Data Practices
Database Best Practices
Database Best Practices
Please consider the following before you start building your MariaDB database.
What are your goals for the database?
Keep in mind for what purposes your database will be used. Once built, will the database be static or will someone be updating it? Note any potential security restrictions, including who will have access to the data and editing permissions.
Planning your database
Knowing your data well is a crucial first step. Ensure that you are familiar with
datatypes, value ranges, missing data, row counts, and designated primary keys. Before
importing, determine whether cleanup is required. If it is, save interim files as
you clean in case later on you need to modify any changes. You may decide that the
delimiter is appropriate for loading the data (see Delimiters). When you are designing your database, your table architecture should reflect a
balance between the efficiency of relational data and the usability of your database
for analysis.
Fully document the preparation and building of the database
Draft up a design plan. You may find it helpful to create an entity-relationship diagram. As you construct your database, keep track of the steps taken in cleaning and preparing raw data for importation. Column naming is also an important part of documentation. Names should be descriptive and usable as well as consistent. Avoid using spaces and quoted identifiers in names. Consider how the names will be used in queries.
Data definition language
When choosing the appropriate data types, pay special attention to the following:
- type, length and sign of numeric columns
- features of fixed or variable length character, text, and binary columns
- row enumeration and auto-increment requirements
- dates and time columns
- text field usability
- how will non-categorical text fields be used?
- is it more efficient to create a separate (linked) table for large text fields so that text may be analyzed differently?
- try to avoid string literals
Refer to the CREATE TABLE statement for additional details.
Loading data
During your data load, determine whether you need to turn off logging and make sure to analyze any warnings. It is highly recommended that you first do test loads of tables. These import tests are very useful for assessing the appropriateness of data type choices. They are also excellent timesavers, especially if the full tables will be large, and they may uncover any unforeseen data problems.
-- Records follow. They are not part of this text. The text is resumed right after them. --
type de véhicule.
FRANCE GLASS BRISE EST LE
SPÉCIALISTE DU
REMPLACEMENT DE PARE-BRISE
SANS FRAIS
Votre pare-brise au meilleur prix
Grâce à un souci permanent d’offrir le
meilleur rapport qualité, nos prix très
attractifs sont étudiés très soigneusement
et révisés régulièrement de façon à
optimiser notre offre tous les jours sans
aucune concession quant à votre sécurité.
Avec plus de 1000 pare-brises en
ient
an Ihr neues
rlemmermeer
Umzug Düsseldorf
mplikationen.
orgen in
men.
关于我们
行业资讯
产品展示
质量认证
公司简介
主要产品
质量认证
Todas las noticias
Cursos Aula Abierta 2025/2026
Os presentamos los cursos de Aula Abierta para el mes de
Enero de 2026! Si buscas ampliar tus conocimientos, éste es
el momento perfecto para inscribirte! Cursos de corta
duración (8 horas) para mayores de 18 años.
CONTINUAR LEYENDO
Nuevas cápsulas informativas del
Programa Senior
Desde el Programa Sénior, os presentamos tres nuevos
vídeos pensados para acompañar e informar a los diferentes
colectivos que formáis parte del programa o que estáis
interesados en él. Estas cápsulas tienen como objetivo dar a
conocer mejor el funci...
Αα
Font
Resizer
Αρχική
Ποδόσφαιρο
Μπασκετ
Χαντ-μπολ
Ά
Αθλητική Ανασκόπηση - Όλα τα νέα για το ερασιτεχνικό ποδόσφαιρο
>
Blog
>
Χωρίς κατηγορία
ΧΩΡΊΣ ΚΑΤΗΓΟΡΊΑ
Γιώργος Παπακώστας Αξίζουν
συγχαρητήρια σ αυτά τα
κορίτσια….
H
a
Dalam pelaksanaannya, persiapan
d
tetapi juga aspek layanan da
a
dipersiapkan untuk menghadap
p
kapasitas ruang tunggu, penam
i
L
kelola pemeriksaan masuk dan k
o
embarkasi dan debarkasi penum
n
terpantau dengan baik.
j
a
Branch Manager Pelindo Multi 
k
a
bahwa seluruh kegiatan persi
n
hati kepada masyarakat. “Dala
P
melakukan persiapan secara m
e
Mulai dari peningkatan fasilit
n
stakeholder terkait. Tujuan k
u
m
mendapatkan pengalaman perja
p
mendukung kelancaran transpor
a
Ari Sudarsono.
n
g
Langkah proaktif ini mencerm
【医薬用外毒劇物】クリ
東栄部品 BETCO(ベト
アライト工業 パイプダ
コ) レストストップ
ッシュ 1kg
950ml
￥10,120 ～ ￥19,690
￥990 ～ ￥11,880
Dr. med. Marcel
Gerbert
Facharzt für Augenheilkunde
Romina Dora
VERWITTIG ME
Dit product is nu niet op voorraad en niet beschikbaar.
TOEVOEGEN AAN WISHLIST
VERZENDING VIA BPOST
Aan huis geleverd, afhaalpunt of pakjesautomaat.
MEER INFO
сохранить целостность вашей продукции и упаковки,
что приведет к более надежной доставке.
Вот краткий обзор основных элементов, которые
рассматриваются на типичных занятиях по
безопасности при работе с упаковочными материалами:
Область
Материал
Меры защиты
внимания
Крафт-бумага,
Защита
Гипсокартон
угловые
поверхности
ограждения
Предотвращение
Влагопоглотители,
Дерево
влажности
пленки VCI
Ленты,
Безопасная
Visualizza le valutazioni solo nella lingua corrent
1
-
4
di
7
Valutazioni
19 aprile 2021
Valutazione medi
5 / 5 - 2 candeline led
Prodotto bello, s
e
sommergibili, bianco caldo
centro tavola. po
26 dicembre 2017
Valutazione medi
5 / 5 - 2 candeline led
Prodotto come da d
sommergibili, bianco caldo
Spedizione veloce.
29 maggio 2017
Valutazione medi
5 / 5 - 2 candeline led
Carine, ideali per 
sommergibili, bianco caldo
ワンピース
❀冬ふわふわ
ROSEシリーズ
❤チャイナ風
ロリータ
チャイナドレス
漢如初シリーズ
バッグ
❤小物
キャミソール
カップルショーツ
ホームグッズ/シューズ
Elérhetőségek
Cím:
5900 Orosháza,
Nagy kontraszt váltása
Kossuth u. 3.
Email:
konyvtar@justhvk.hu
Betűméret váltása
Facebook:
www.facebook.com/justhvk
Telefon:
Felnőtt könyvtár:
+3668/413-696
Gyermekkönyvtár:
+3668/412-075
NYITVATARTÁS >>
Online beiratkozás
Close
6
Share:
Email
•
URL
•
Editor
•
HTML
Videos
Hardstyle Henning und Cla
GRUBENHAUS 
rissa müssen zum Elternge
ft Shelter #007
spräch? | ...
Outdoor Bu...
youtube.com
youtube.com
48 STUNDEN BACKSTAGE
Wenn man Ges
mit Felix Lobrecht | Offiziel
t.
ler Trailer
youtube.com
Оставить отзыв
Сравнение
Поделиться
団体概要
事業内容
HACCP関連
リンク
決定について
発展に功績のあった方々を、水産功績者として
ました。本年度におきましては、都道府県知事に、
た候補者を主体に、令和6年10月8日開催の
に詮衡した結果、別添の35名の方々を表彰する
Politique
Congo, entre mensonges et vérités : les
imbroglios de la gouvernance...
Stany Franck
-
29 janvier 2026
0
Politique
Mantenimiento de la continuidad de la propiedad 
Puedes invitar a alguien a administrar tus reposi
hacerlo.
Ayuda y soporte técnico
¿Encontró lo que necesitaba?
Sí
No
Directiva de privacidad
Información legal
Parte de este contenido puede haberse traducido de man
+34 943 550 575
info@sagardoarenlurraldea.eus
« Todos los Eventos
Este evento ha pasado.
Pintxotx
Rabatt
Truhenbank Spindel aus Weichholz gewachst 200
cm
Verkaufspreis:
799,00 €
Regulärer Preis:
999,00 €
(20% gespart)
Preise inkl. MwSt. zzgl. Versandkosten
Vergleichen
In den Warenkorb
Analysis of your data using SQL
Implement index key columns to maximize efficiency during joins and sorts. It is suggested that you query your data and build analysis tables in your ‘personal’ database rather than in your research (production) database. Consider if it will save time to use temporary tables when doing complex joins. While your query is running, use SHOW EXPLAIN to fine-tune the SQL. Use SELECT * and ORDER BY only if necessary, as it is more efficient to sort in a front-end program. Data analysis can be run via SQL scripts in the client, on the command line, or through code written in R, Python, SAS, and other applications.